BEGIN PROVIDED DATA
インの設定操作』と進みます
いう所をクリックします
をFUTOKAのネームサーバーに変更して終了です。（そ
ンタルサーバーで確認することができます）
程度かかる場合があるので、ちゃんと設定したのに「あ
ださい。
END PROVIDED DATA
BEGIN PROVIDED DATA
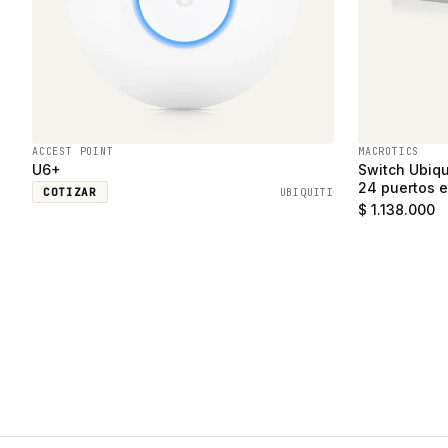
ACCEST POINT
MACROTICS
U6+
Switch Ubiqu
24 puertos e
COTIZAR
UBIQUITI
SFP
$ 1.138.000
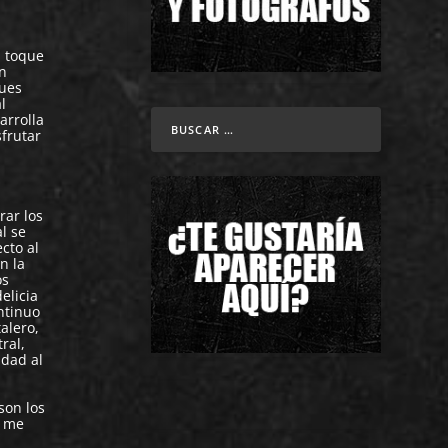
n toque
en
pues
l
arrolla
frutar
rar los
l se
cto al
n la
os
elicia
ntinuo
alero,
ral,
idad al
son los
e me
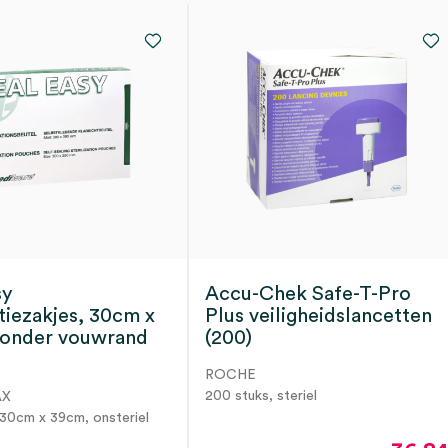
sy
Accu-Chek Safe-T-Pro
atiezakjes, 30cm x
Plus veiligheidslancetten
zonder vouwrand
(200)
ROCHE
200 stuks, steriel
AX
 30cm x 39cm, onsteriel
END PROVIDED DATA
BEGIN PROVIDED DATA
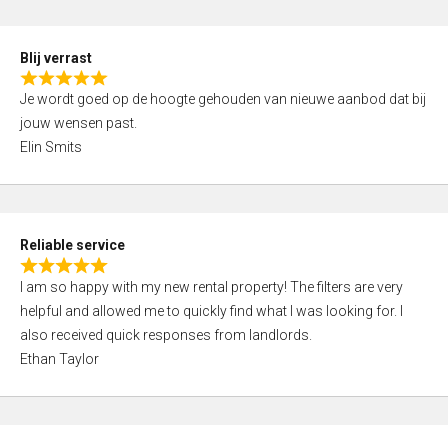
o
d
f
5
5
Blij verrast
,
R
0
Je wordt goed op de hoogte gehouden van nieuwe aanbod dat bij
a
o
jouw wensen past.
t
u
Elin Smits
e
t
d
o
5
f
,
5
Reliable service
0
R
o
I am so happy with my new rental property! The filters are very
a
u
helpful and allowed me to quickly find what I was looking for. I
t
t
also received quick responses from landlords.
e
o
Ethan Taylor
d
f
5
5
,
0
END PROVIDED DATA
## TO DO
Copy out each line of the records above that contains the string "with". Match uppercase and lowercase exactly.

## EXERCISE ANSWER
I am so happy with my new rental property! The filters are very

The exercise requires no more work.